Federal role in technology redefined by Capital Hill
By the end of the year, government involvement in developing and promoting technology could change sharply. That, at least, is an aim of Republican leaders in Congress. Especially vulnerable are programs that border on industrial policy. Top targets for funding cuts are the Advanced Technology Program of the Commerce Department and the Technology Reinvestment Program of the Defense Department. Also scheduled for budget slashing-perhaps eradication-is Congress' own Office of Technology Assessment. It could become part of the Congressional Research Service. Or its functions could pass to an outside group, such as the American Association for the Advancement of Science. The future of federal laboratories run by the Energy Department is in doubt, too. An independent task force, headed by Robert Galvin, former chairman of Motorola Corp., says the labs are bogged in bureaucracy. It recommends privatizing the labs. If that can't be done, the panel wants the labs to abandon promotion of industrial competitiveness. Instead, it says, they should concentrate on national security, environmental technology, and fundamental science.
Designs of car bumpers chided after crash tests
Industrial designers seem to have more sway than design engineers in decisions over bumpers on new cars. So contend officials of the Insurance Institute for Highway Safety, headquartered in Arlington, VA. The institute put 14 cars through four crash tests at 5 mph. Each racked up more than $1,400 in damages. Cars subjected to the latest yearly tests are all 4-door mid-size models. The Honda Accord fared best, with a total of $1,433 damage. The Nissan Maxima came out worst, with a $3,605 bill. The reinforcement bar on the Maxima bowed in the front-into-flat-barrier test. "And there's not much strength or energy-absorbing capacity in the rear, either," claims Institute President Brian O'Neill. "Nissan engineers should be ashamed." Institute officials champion a bumper system that is more practical than attractive. Flexible and unpainted, their multipart system would extend from the car body.
Administration pushes ahead with ATP, despite critics
In his budget request for fiscal year 1996, President Clinton steps up support for the embattled Advanced Technology Program (ATP). He seeks a 22.5% rise to $642.5 million for technology development and industrial outreach. The funds cover ATP, the Manufacturing Extension Partnership, and a program connected with the Malcolm Baldrige National Quality Award. Meanwhile, ATP officials are accepting proposals for projects in four more "focused" areas. Submission deadlines are April 11 for motor vehicle manufacturing technology; April 19 for advanced vapor compression refrigeration systems; April 26 for catalysis and biocatalysis technologies; and May 3 for materials processing for heavy manufacturing.
Panel seeks ways to simplify safety seats for children
What design changes will make safety seats for children easier to install and use in autos? The National Highway Traffic Safety Administration (NHTSA) has formed a panel to ponder the question.
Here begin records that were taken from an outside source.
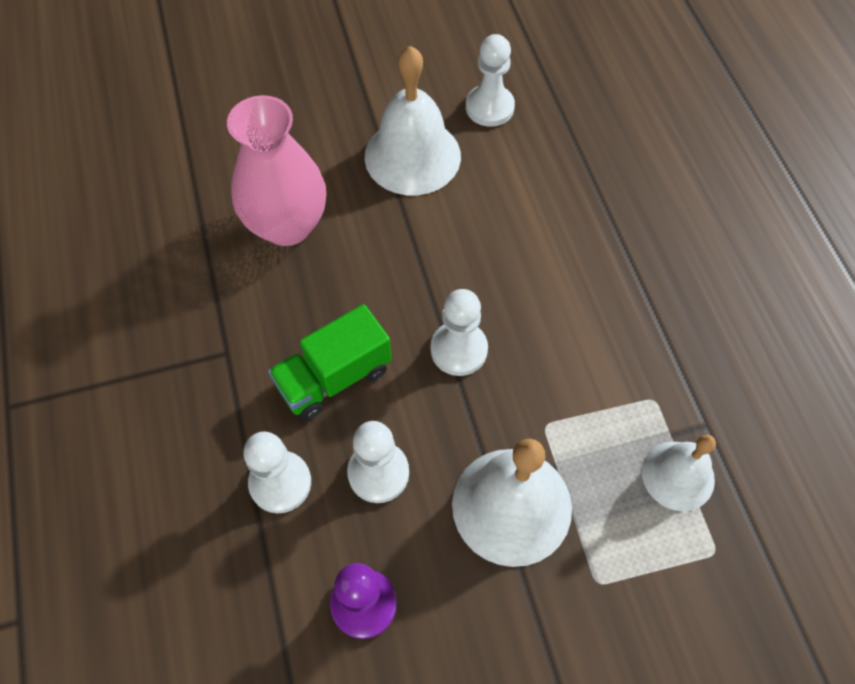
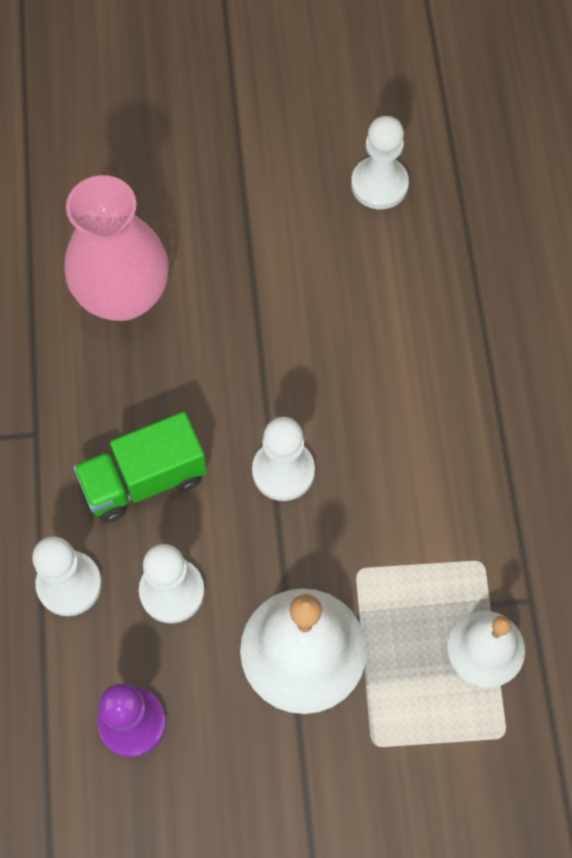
camera: 10 degrees right, 5 degrees up
(412, 156) = (278, 233): white bell -> none

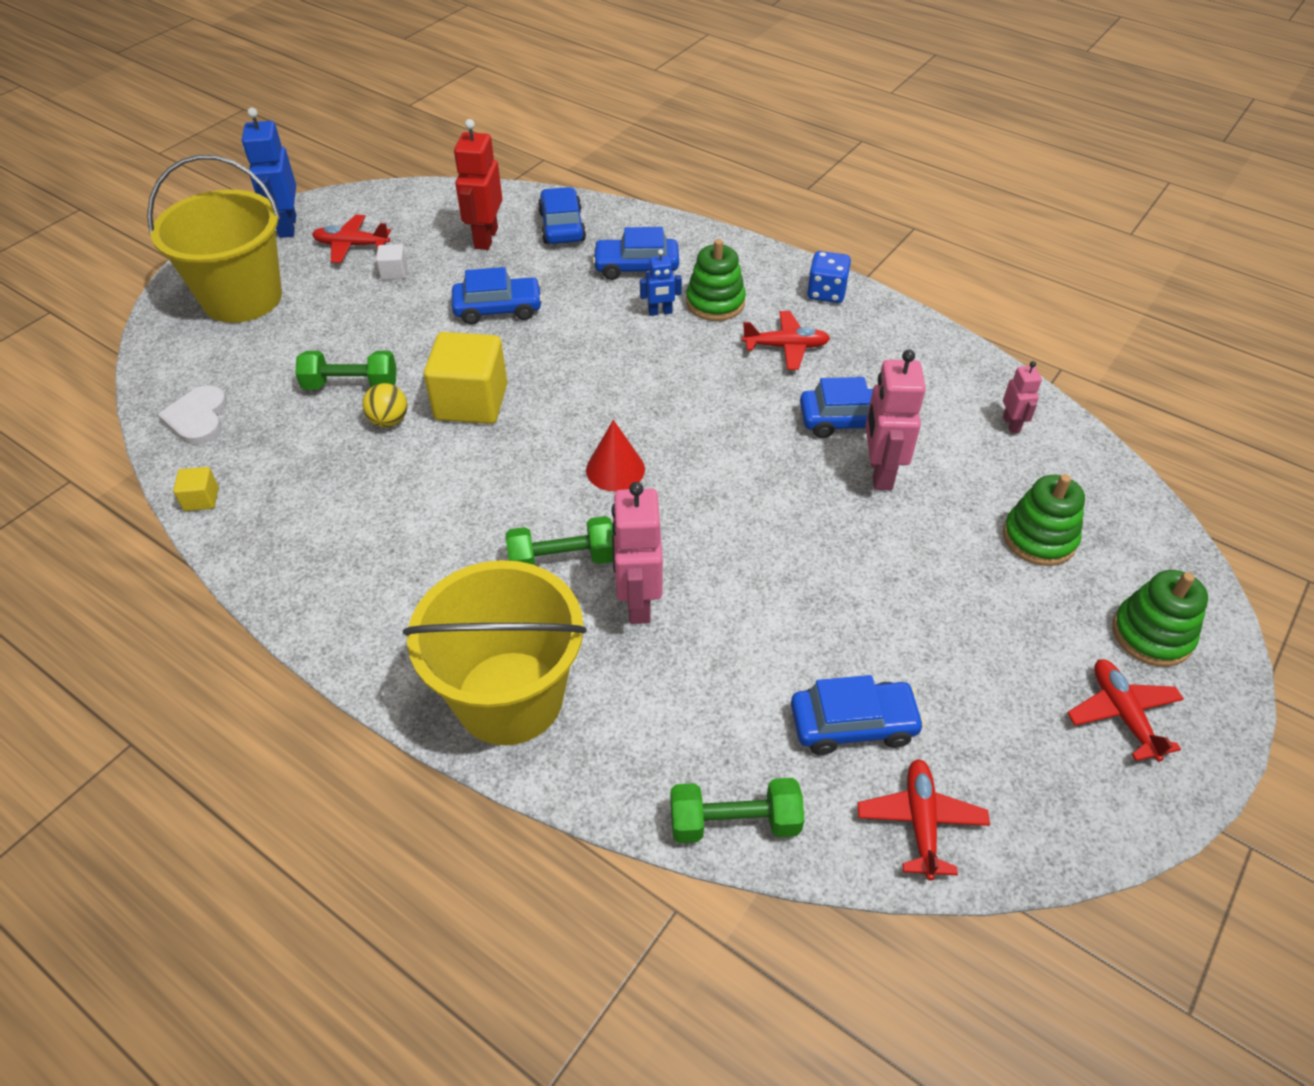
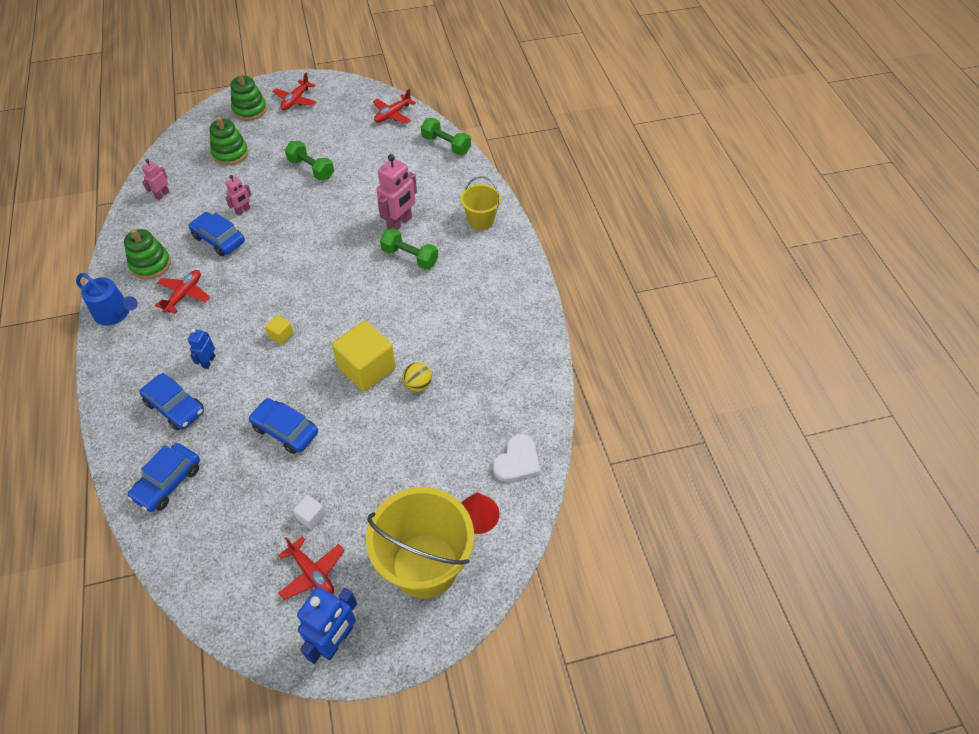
camera: 140 degrees left, 5 degrees up
(201, 499) = (546, 396): yellow cube -> yellow cube (281, 335)
(351, 385) = (417, 426): green dumbbell -> green dumbbell (311, 169)
(485, 238) = (224, 509): red robot -> none
(509, 697) = (481, 220): yellow bucket -> yellow bucket, size x0.53
(615, 469) = (343, 283): red cone -> red cone (478, 514)
(660, 312) = (208, 361): blue robot -> blue robot turned 105 degrees counterclockwise
(715, 303) = (174, 347): green stacking toy -> green stacking toy (151, 264)
(786, 347) = (184, 294): red plane -> red plane turned 75 degrees clockwise
(826, 293) = (115, 313): blue dice -> blue watering can
(853, 724) = (377, 145): blue car -> none
(879, 472) = (243, 211): pink robot -> pink robot, size x0.54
Members will include engineers from the auto and seat-belt industries, a pediatric physician, and mothers. No federal employees will attend panel meetings. "Instead of the usual practice of announcing proposed government solutions to a problem," explains NHTSA Administrator Ricardo Martinez, "we are trying the innovative approach of first giving the affected industries an opportunity to work together on solutions." The panel must make recommendations by June 1.
New ideas at NASA includeprivatized space shuttle
Changes keep rocketing along at the National Aeronautics and Space Administration (NASA). Among the latest: consideration of a top-level plan to transfer management of the next generation of space shuttles to private contractors. The government would become simply a customer. NASA foresees big savings in time and cost. "We're looking at new approaches to space flight," comments a NASA spokesman. The space agency is putting more emphasis on unmanned spacecraft that it can build quickly and relatively cheaply. Its Discovery Program, for example, calls for small probes that NASA can construct within three years for less than $150 million. The probes will have specific scientific missions. As part of the Discovery Program, NASA picked Lockheed Missiles and Space Co. to build, launch, and operate a spacecraft to map the Moon's surface chemistry. Called the Lunar Prospector, the robot probe has a launch date of June 1997. It will orbit the Moon at low altitude for at least a year. Shaped like a drum, the craft is made of an advanced graphite-epoxy composite. It will be a bit over 4 ft in diameter. Hydrazine will power six thrusters, imparting a top velocity change of 333 ft/sec. Cost: $59 million. NASA is reviewing three other Discovery proposals, and will select one this fall to develop.